The Logging Tab
The Logging tab holds many options for controlling what events are logged and how they are logged.
The Log blocked packets checkbox controls whether packets that are blocked by Guarddog are logged in the system log. A packet that is not part of a permitted protocol is by blocked by default. When this checkbox is ticked, blocked packets are logged.
The Log rejected packets checkbox controls whether packets that are rejected by Guarddog are logged in the system log. Protocols are marked to be rejected on the Protocol tab by putting a cross in their checkbox. When this checkbox is ticked, any rejected packets are logged.
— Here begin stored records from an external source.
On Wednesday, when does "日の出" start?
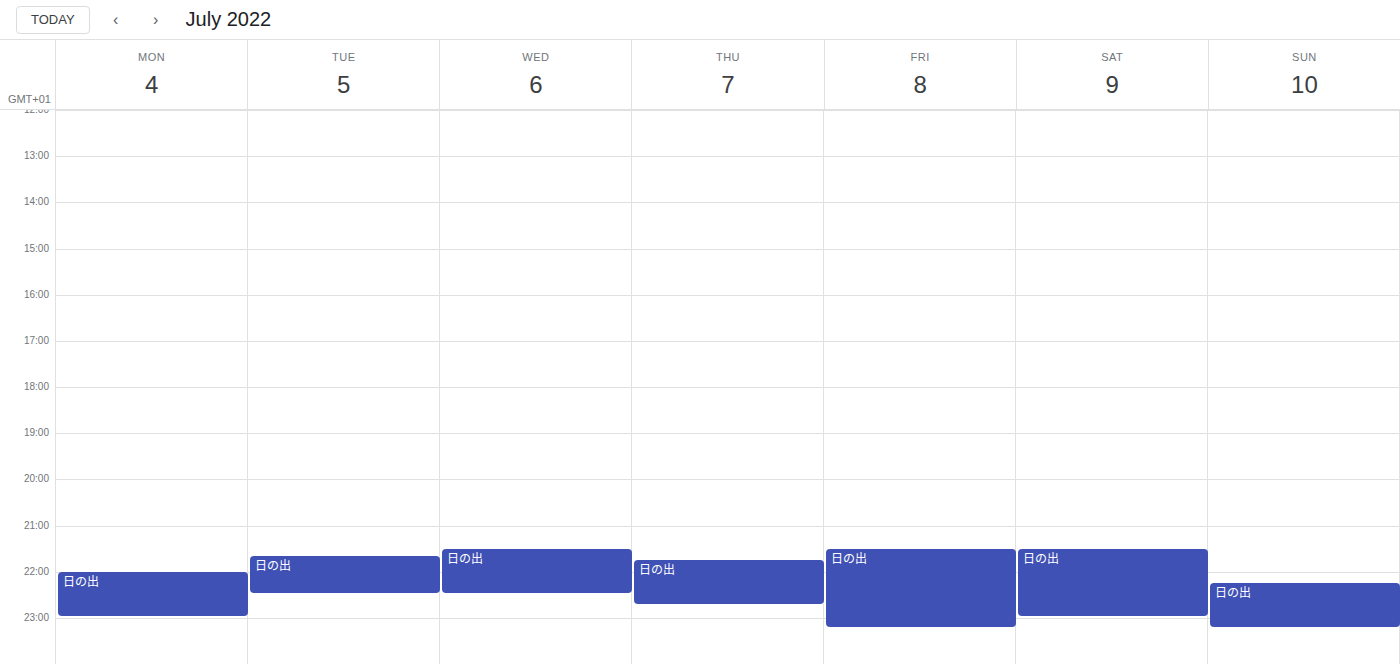
9:30 PMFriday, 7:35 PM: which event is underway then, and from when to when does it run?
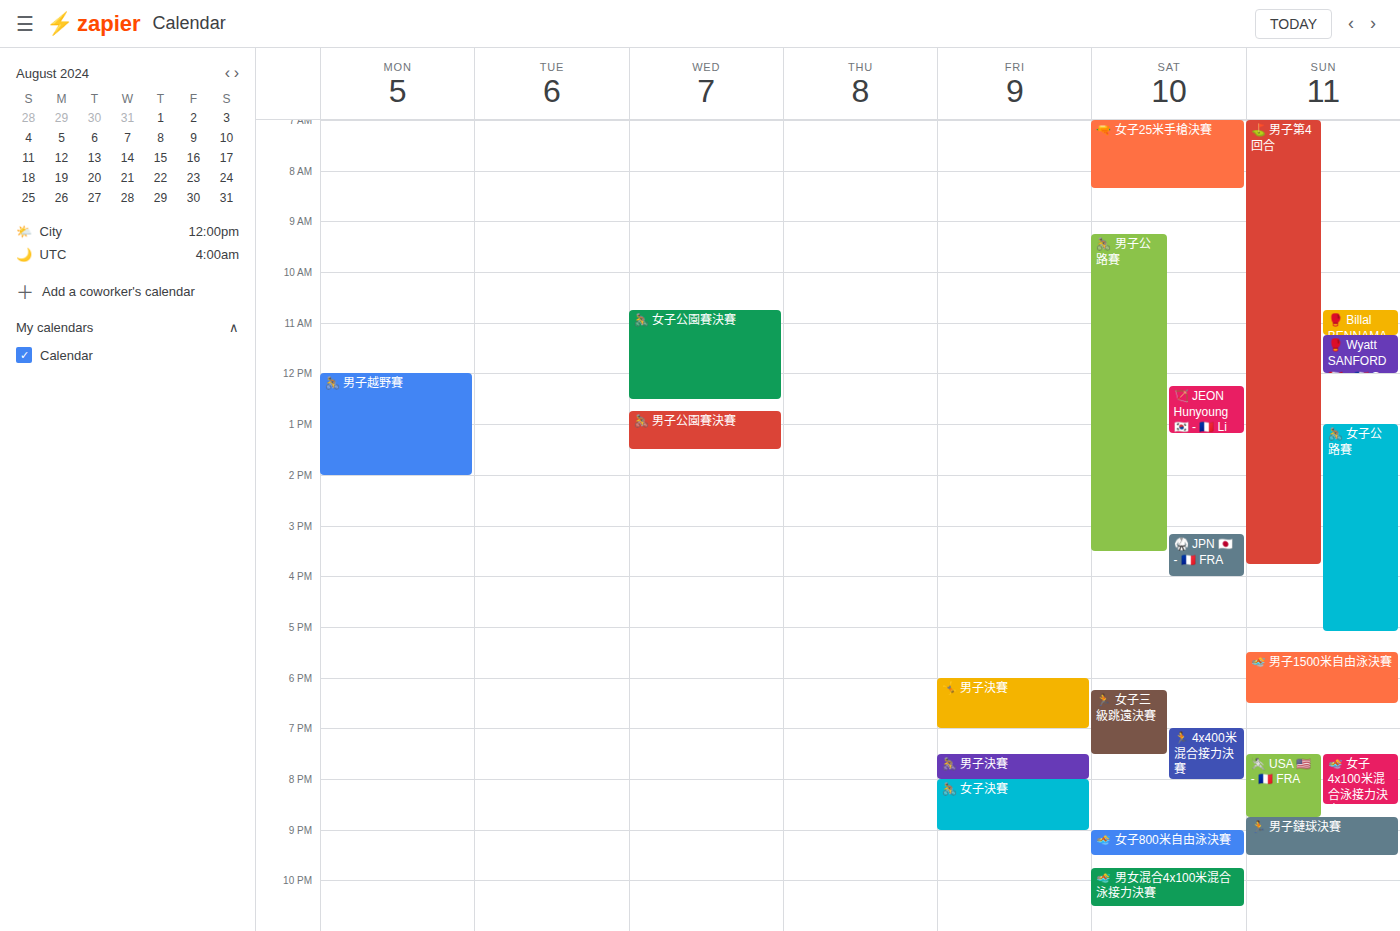
"🚴 男子決賽", 7:30 PM to 8:00 PM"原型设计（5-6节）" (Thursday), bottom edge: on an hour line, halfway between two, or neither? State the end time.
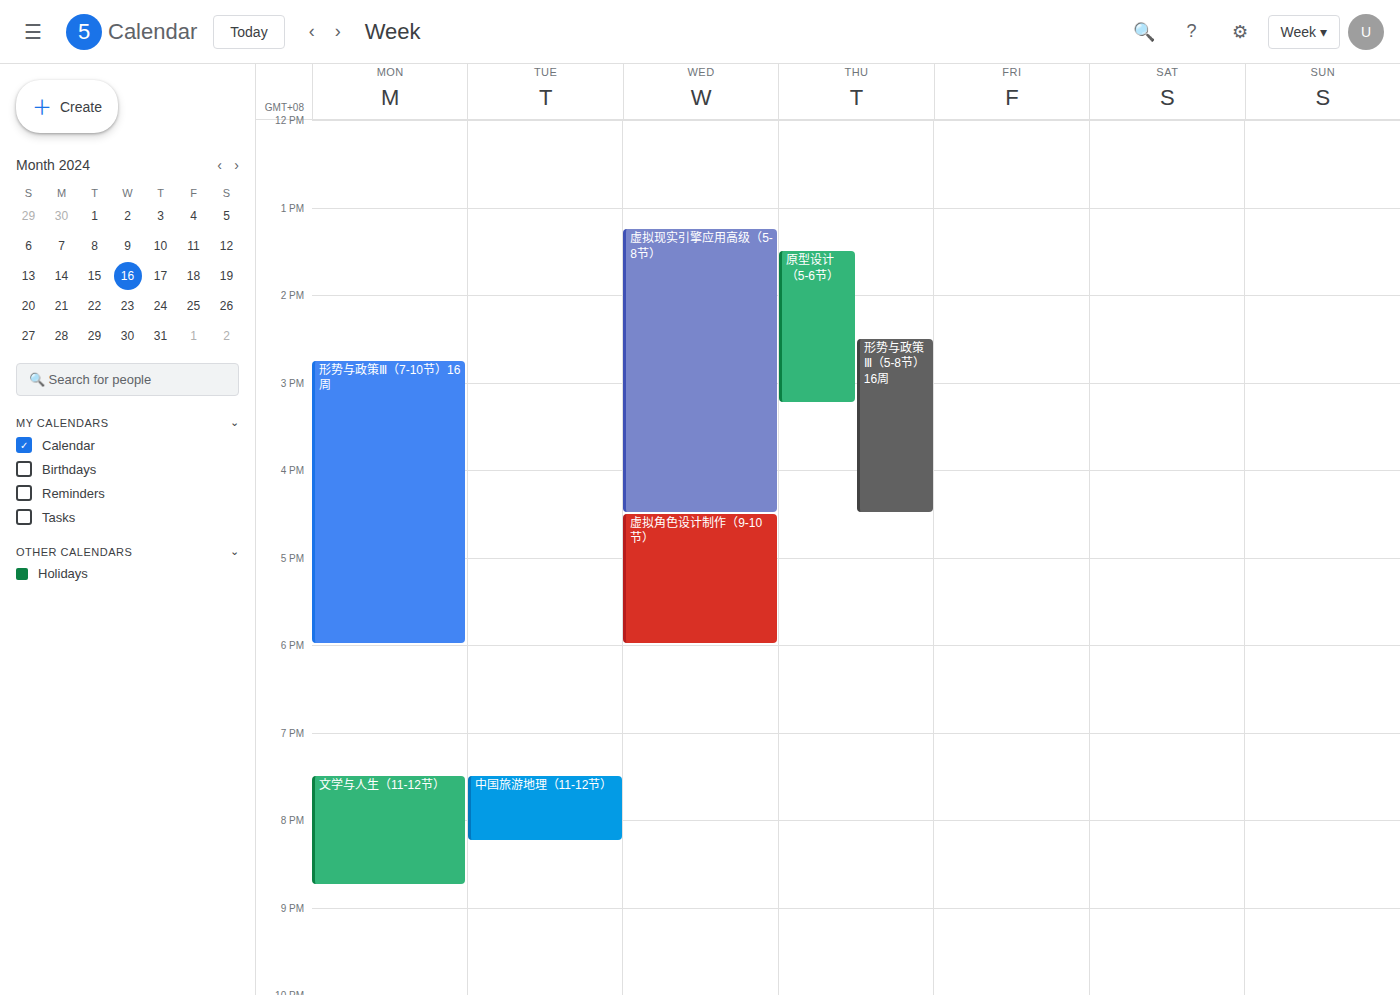
3:15 PM -- neither: a quarter of the way from the 3 PM line to the 4 PM line.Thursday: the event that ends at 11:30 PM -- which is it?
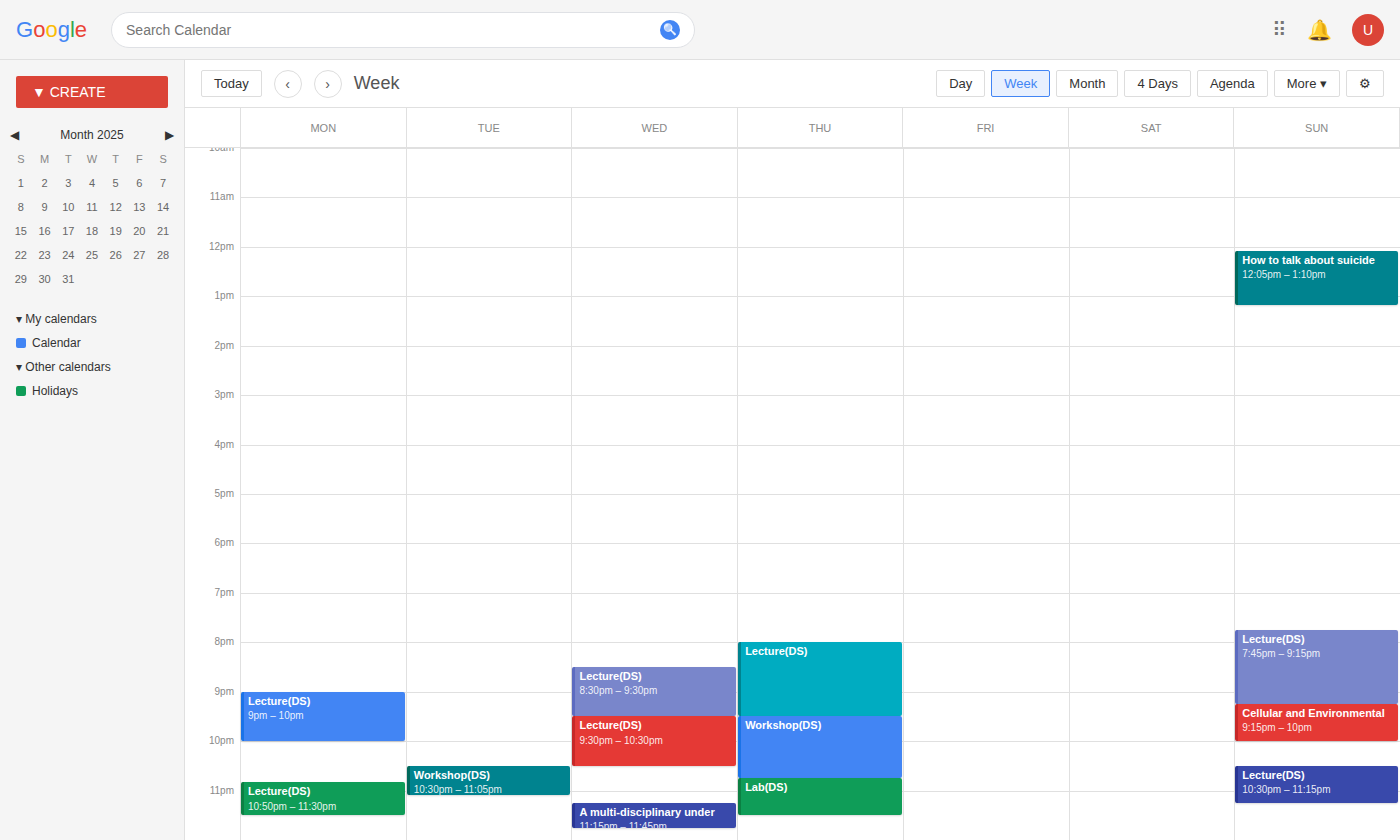
"Lab(DS)""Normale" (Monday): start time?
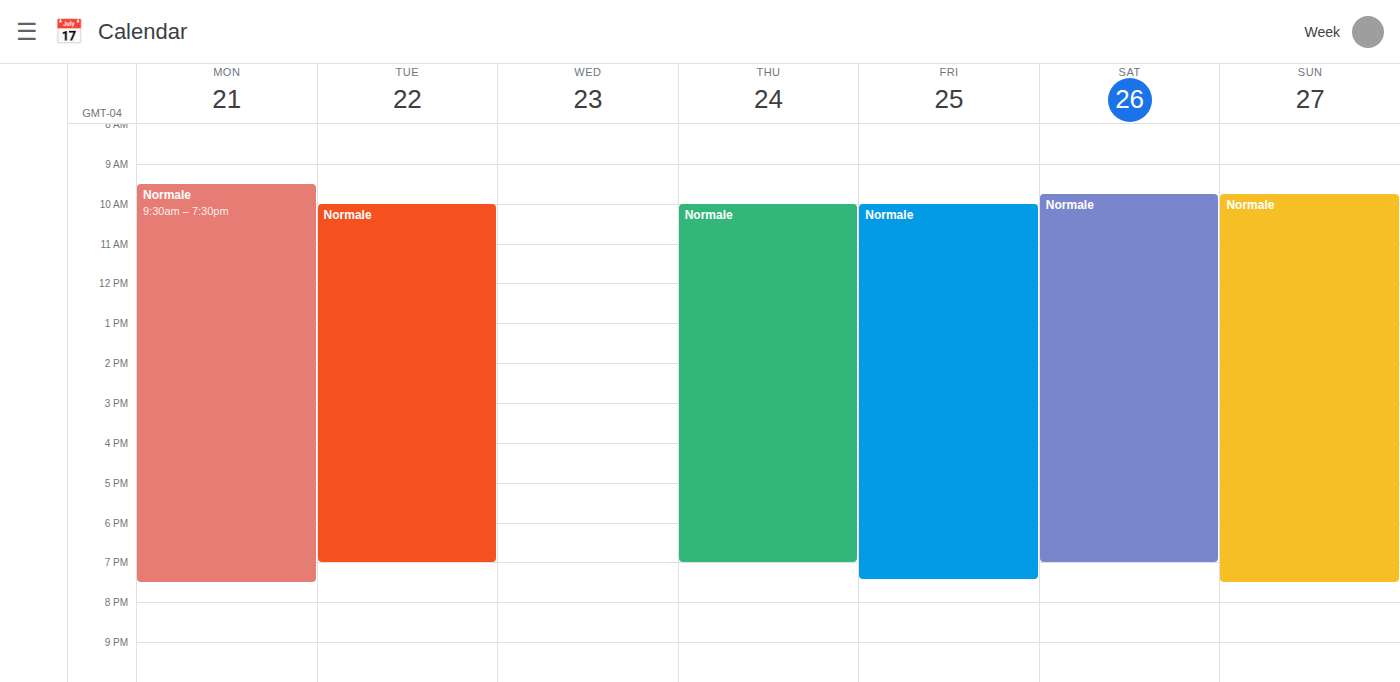
9:30 AM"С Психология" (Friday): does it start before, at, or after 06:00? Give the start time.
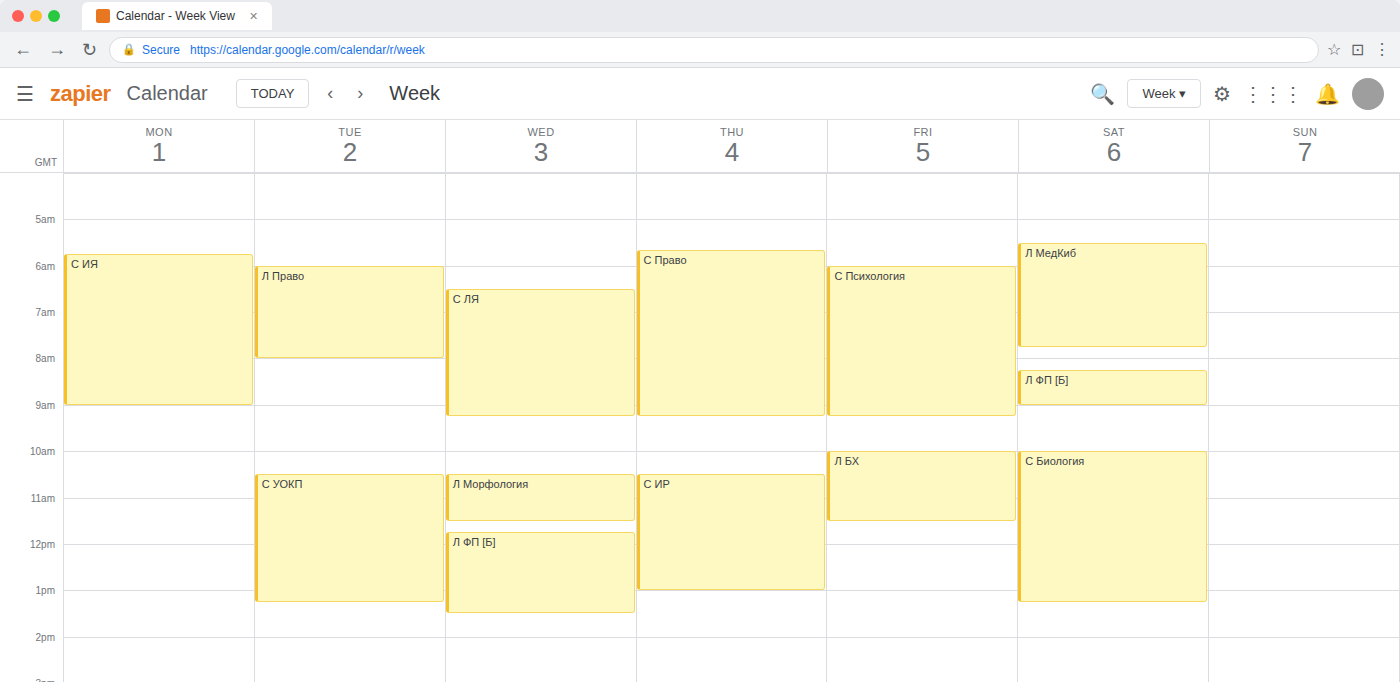
06:00 -- exactly at 06:00, on the 06:00 line.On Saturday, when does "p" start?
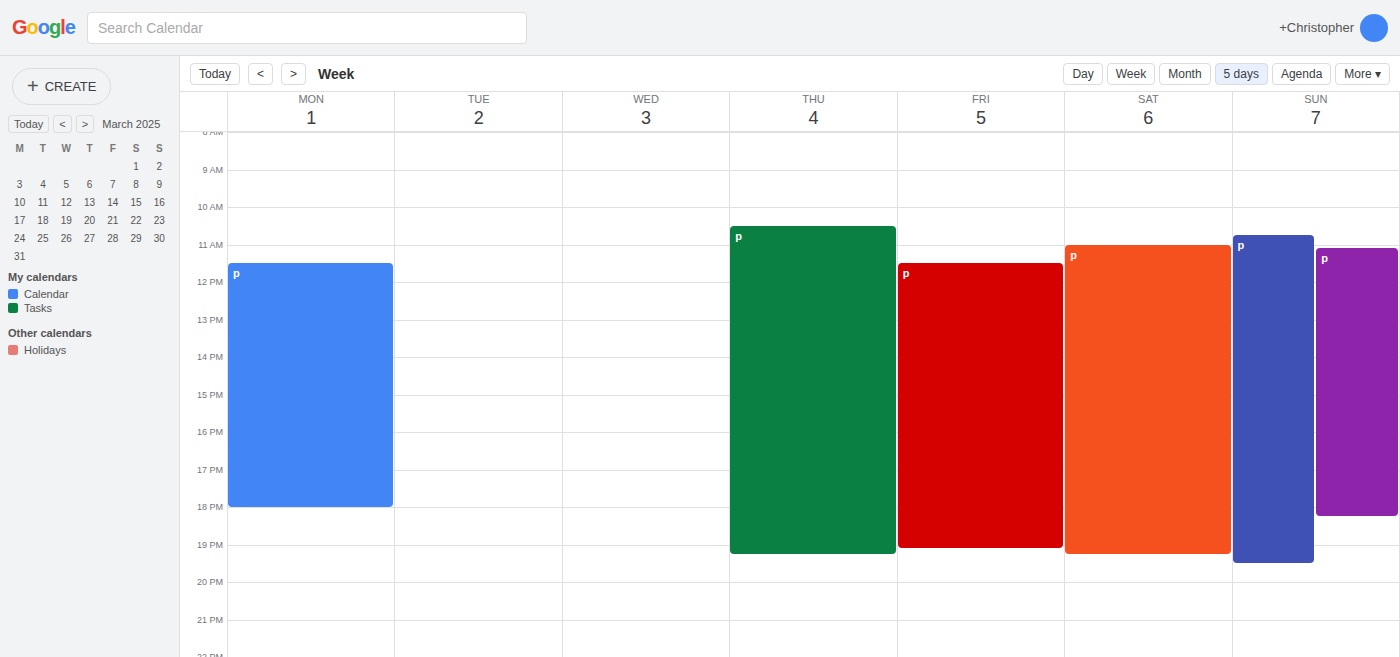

The Log aborted TCP connections (half open scans) check box controls whether TCP connections that are forcefully terminated using a RST packet are logged. A port scanning technique know as "half-open" scanning uses RST packets to quickly abort an half open TCP connection in order to avoid detection. This can be done using nmap's -sS option. By turning this option on you can detect and log when this happens. Unfortunately many web servers like to quickly terminate connections by using a RST packet. This can produce quite a lot of unwanted noise in your system logs. Therefore you may want to turn this option off. Also, this option only has effect when the firewall is used on a Linux kernel 2.4 machine in combination with iptables.
Packet logs are received by the syslog. Consult the syslog manual page for more information.
This group of options allows you to specify how Guarddog should limit the rate at which messages are placed in the system log. Rate Limited logging is intended to stop someone from performing a Denial of Service attack against your machine by flooding it with packets and trying to fill your system log files and disk space.
The Rate limit logging checkbox controls whether packet logging should be rate limited or not. It is recommended that this be left on.
The Rate widget allows you to specify the maximum average rate that packet log entries may be added to the system log. The rate may be specified in terms of the number of entries per second, minute, hour or day.
The Rate widget allows you to specify the average maximum logging rate. Packets to be logged often come in bursts of many packets in very quick succession. The Burst widget allows you to specify how many packets in a burst may be logged. Once the burst limit has been reached, the average logging rate is enforced.
For more information on exactly how this works, consult the iptables documentation and the Linux kernel source /net/ipv4/netfilter/ipt_limit.c file.
The Warn when limiting check box controls whether Guarddog should put warning messages in the system log when it has been forced to apply rate limiting to the packet log messages. When rate limiting is applied to packet log messages, only a limited number of messages appear in the log, while the rest are omitted. When you come to view the system log, it useful to know if packet log messages have been omitted due to rate limiting.
The Warning rate widget allows you to specify how often warning messages should be placed in the system log when rate limiting is being used.
The warning messages in the system log have the word LIMITED at the start of the line.
The Log IP Options checkbox controls whether the options field in the IP header of a packet should be included in a packet log message.
The Log TCP Options checkbox controls whether the options field in the TCP header of a packet should be included in a packet log message.
The Log TCP sequence numbers checkbox controls whether the TCP sequence number for a packet should be included in a packet log message.